Par ailleurs, les entreprises chinoises s’associent de plus en plus à un partenaire occidental. La tendance actuelle est, pour ces entreprises chinoises –d’Etat ou privées – de découvrir les vertus du management moderne « normal » en s’appuyant sur des entreprises occidentales solides.

Autre signe de l’évolution, les entreprises chinoises en Afrique font également le ménage – c’est tout récent – dans leurs pratiques opaques ou douteuses. La commission chinoise des actifs d’Etat (Sasac) exige maintenant qu’elles publient un rapport précis de leurs actions. La Chine serait ainsi en train de devenir un acteur comme les autres du développement africain.

« La France n’a pas à avoir peur des Chinois »

Les partenaires de l’Afrique dits « traditionnels » comme les Etats-Unis, la France, la Grande-Bretagne et le Japon perdent des parts de marché au profit des pays que l’on qualifie d’émergents, bien que certains aient déjà émergé comme la Chine et l’Inde. Avec eux, la Corée du Sud et le Brésil sont parmi les acteurs les plus investis sur le continent. La Turquie y est également de plus en plus présente, de même que l’Iran, le Qatar et Dubaï.

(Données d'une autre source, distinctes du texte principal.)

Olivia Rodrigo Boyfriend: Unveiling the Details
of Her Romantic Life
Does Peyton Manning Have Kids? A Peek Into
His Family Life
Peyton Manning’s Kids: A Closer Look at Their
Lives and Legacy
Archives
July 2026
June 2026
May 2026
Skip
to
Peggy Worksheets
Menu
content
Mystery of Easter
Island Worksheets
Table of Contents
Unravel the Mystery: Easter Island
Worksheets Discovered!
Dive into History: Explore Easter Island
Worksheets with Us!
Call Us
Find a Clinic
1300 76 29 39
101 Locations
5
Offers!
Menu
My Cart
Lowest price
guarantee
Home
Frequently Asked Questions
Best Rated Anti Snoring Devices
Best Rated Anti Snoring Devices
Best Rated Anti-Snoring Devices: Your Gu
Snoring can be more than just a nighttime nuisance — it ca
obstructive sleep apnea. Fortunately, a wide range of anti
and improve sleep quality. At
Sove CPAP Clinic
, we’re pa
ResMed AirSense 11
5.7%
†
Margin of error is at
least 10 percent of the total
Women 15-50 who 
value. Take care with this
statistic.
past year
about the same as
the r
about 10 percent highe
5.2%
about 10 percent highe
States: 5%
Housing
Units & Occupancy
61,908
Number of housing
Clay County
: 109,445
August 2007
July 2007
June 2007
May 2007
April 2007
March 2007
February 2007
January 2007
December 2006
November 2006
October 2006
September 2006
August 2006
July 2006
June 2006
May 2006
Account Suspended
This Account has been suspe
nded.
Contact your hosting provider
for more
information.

Les Etats-Unis, qui ont perdu en 2009 leur place de premier partenaire économique de l’Afrique au profit de la superpuissance asiatique, tentent de restaurer leur puissance et de concurrencer la Chine. C’était l’objectif de la longue tournée africaine – onze jours et sept pays – de la secrétaire d’Etat américaine. Dès son arrivée à Dakar, le 1er août 2012, Hillary Clinton avait affirmé que Washington souhaitait des « partenariats qui ajoutent des valeurs et non qui se contentent de les extraire » et ajouté que « les Etats-Unis défendront la démocratie et les droits de l’homme universels, même lorsqu’il peut paraître plus facile ou plus rentable de détourner la tête et de continuer à exploiter les ressources. Tout le monde n’a pas cette ligne de conduite. Nous si », avait-elle conclu.

Pékin, se sentant visé, a qualifié, par le biais de l’agence Xinhua, le voyage de Hillary Cinton d’être « un complot pour semer la discorde entre la Chine et l’Afrique ».

Grâce à ses investissements massifs – en Afrique mais aussi en Europe où elle soutient l’euro en pleine tempête – la Chine est devenue, par conséquent, un interlocuteur incontournable des Etats africains. Dans ces circonstances, la France peut-elle rivaliser avec la Chine ?

Dans une interview à l’hebdomadaire Jeune Afrique, fin septembre 2012, le ministre français de l’Economie et des Finances, Pierre Moscovici a rappelé que la France est encore le deuxième exportateur vers l’Afrique sub-saharienne, derrière la Chine mais devant les Etats-Unis et l’Allemagne. Et la France demeure le quatrième importateur derrière les Etats-Unis, la Chine et l’Italie.

« Ce n’est pas si mal. En même temps, il ne faut pas s’en contenter » fait observer le ministre de l’Economie et des Finances qui veut réorienter le partenariat entre la France et l’Afrique « en aidant les entreprises françaises à mieux appréhender le risque qu’elles tendent à surévaluer et à aller de l’avant, en donnant une priorité au secteur de l’énergie où nous avons une grande expertise » a précisé Pierre Moscovici. « Nous n’avons pas à avoir peur des Chinois » a-t-il ajouté.

Par ailleurs, Pierre Moscovici a également insisté sur le fait qu’il comptait lancer une initiative pour des contrats équitables. « Il faut renforcer les capacités juridiques des Etats africains pour qu’ils puissent mieux négocier leurs contrats, en particulier dans le domaine de l’exploitation de leurs matières premières » a-t-il expliqué.